Task goal
Among the entries below, find the lines that contain the string "than". State only how many there are.

Records shown
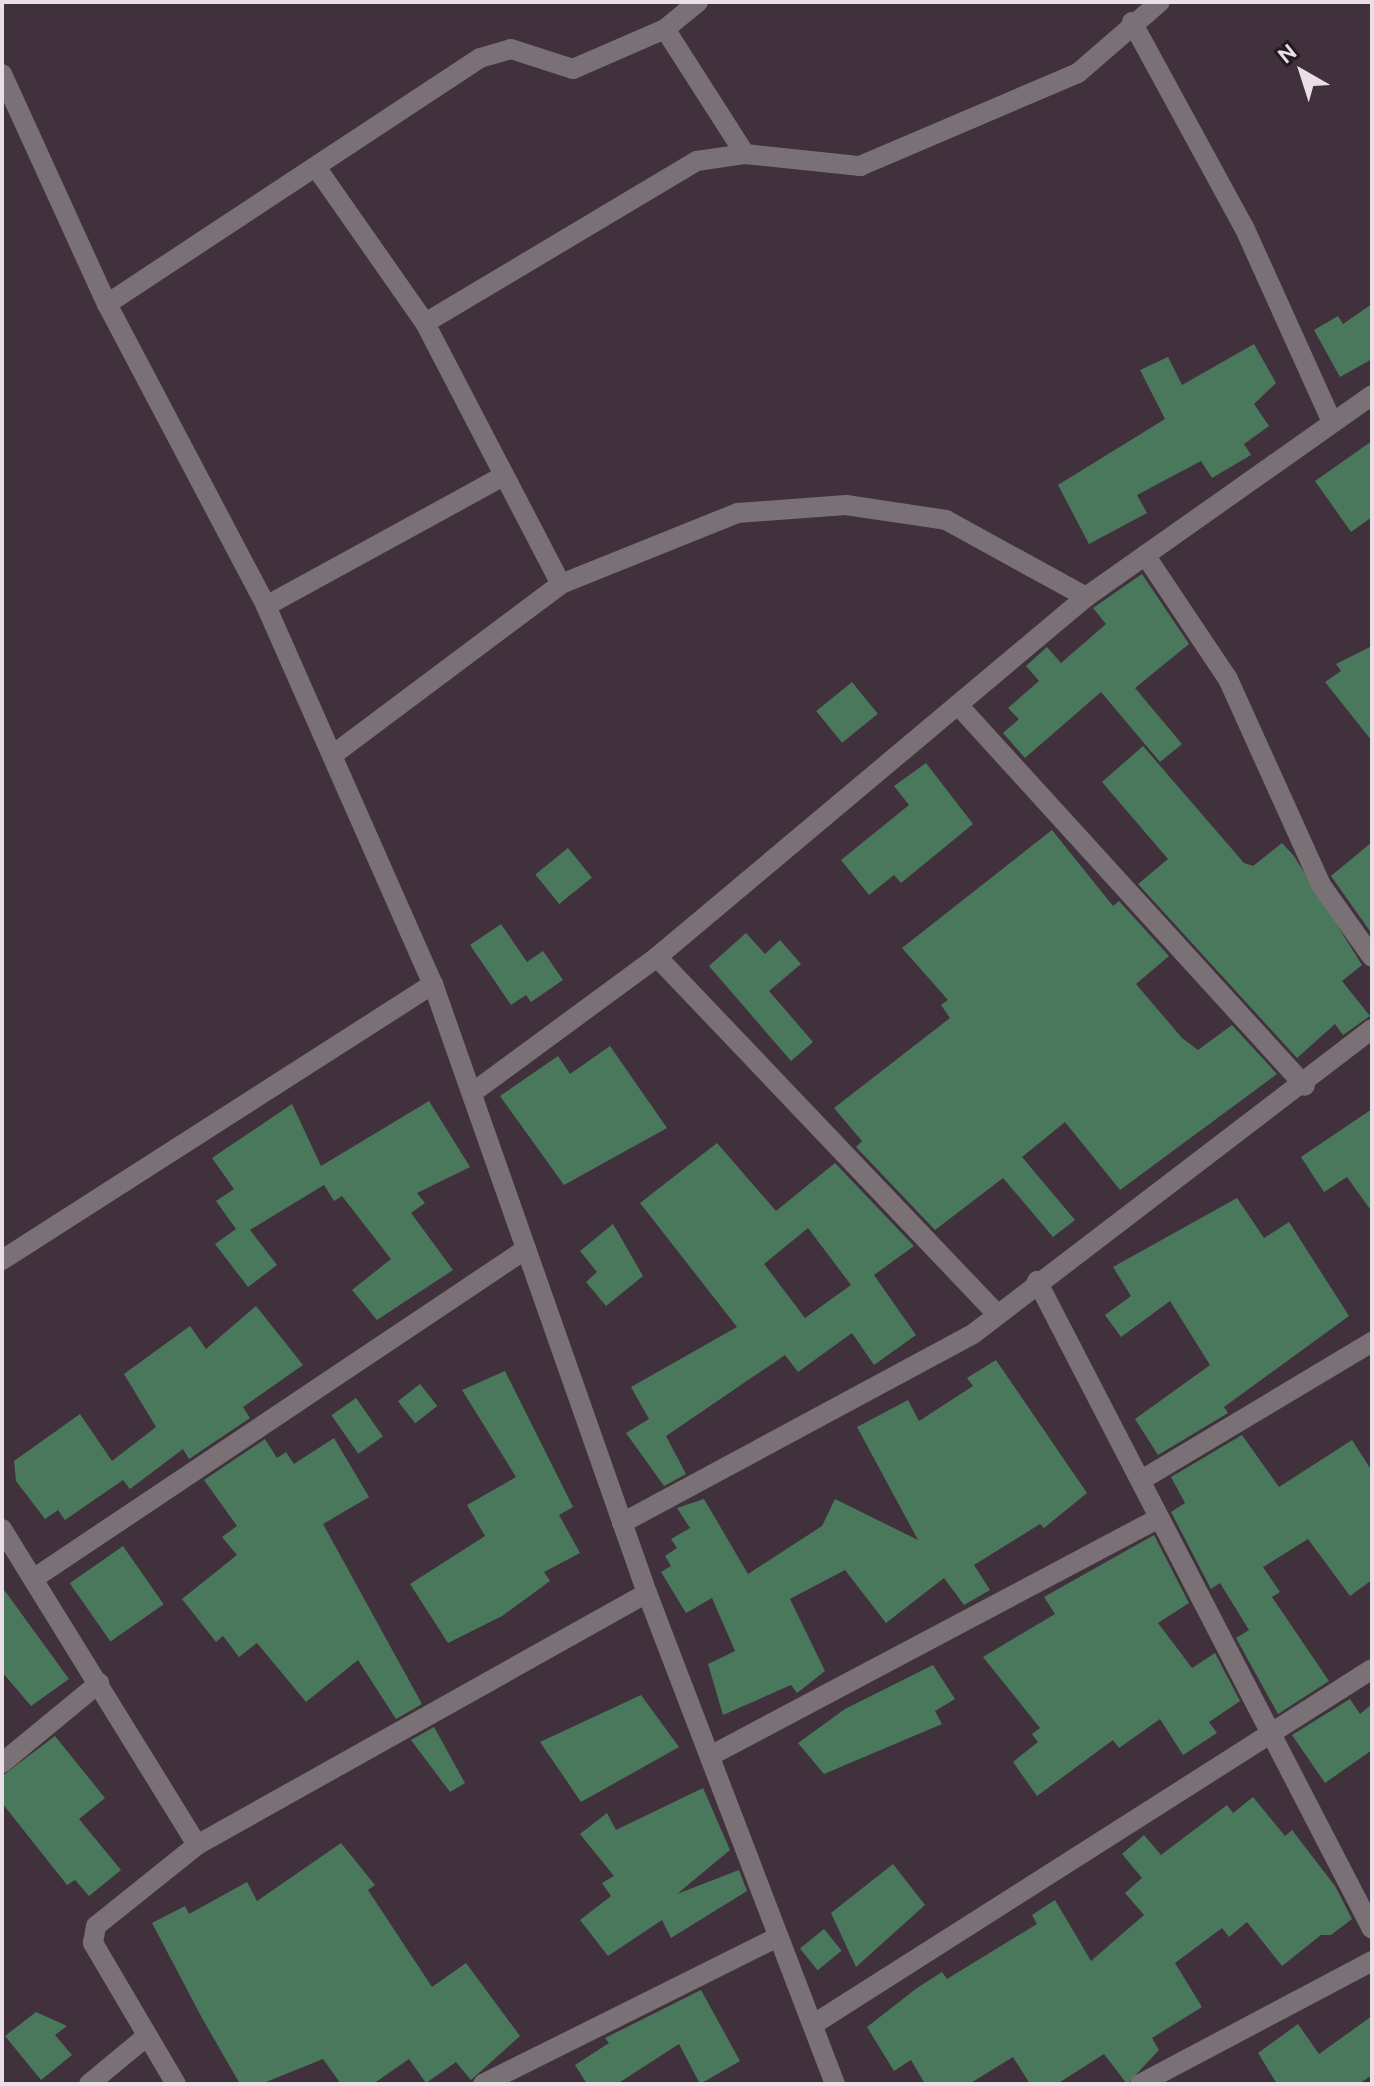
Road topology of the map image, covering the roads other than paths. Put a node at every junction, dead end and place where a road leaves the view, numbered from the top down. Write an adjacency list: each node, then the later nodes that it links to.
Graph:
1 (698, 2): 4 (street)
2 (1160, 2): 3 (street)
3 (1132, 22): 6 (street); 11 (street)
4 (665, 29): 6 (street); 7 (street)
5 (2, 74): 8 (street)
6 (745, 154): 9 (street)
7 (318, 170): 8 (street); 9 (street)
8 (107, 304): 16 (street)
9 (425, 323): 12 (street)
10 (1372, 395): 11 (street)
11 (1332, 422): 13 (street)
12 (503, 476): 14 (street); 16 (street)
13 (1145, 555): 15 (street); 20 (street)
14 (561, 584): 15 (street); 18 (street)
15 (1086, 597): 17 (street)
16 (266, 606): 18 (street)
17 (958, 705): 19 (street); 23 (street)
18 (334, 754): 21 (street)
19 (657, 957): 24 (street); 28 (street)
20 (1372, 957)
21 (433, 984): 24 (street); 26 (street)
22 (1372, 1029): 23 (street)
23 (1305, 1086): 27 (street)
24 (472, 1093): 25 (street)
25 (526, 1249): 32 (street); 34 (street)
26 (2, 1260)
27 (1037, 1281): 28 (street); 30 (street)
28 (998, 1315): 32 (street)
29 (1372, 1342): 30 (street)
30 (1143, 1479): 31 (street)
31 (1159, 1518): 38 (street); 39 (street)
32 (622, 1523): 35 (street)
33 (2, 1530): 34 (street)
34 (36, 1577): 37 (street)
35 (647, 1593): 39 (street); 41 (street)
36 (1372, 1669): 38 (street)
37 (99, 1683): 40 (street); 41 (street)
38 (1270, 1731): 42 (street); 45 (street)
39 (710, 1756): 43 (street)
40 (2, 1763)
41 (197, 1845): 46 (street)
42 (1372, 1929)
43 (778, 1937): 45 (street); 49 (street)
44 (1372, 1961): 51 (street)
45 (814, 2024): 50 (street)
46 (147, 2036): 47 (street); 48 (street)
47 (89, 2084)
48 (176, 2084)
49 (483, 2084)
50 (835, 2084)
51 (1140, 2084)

...

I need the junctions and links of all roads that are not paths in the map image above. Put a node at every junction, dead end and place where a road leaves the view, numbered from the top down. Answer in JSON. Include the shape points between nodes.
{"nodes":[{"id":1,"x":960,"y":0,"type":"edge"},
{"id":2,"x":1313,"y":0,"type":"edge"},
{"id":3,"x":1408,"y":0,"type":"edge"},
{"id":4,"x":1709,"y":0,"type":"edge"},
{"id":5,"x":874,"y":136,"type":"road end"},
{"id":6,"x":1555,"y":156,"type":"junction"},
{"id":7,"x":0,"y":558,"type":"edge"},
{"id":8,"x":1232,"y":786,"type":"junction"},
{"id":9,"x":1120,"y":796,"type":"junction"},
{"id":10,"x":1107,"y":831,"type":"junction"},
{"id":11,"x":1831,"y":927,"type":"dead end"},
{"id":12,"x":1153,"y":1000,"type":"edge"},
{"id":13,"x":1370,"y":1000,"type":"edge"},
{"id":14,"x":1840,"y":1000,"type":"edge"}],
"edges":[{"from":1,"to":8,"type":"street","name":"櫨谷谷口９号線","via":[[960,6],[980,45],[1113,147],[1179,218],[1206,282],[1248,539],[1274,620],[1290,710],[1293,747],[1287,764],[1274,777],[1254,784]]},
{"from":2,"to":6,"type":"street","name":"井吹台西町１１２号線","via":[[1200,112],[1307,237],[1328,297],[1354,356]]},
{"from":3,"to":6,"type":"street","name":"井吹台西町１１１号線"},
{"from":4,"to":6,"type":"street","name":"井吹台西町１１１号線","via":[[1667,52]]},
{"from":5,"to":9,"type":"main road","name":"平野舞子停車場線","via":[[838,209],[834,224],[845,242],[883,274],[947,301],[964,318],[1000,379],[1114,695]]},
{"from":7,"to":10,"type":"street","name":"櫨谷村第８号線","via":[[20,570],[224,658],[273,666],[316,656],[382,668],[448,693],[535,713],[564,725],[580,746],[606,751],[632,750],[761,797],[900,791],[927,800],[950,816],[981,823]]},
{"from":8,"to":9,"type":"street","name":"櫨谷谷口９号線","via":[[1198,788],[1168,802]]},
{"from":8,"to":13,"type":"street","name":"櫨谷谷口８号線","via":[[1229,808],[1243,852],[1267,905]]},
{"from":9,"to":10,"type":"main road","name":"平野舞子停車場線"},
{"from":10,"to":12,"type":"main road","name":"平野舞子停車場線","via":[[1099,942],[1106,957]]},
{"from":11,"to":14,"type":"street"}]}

* * *

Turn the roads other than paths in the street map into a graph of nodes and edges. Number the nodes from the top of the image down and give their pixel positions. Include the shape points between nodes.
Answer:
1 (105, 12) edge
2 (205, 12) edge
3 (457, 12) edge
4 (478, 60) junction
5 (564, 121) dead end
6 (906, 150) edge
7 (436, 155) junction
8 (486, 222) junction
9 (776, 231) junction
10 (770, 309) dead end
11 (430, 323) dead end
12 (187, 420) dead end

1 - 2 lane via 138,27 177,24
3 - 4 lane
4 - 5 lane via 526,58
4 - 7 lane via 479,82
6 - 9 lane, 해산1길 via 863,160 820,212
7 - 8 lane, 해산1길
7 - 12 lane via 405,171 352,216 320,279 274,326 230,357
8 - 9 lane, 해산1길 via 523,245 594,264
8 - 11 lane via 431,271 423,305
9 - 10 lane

Exercise output
2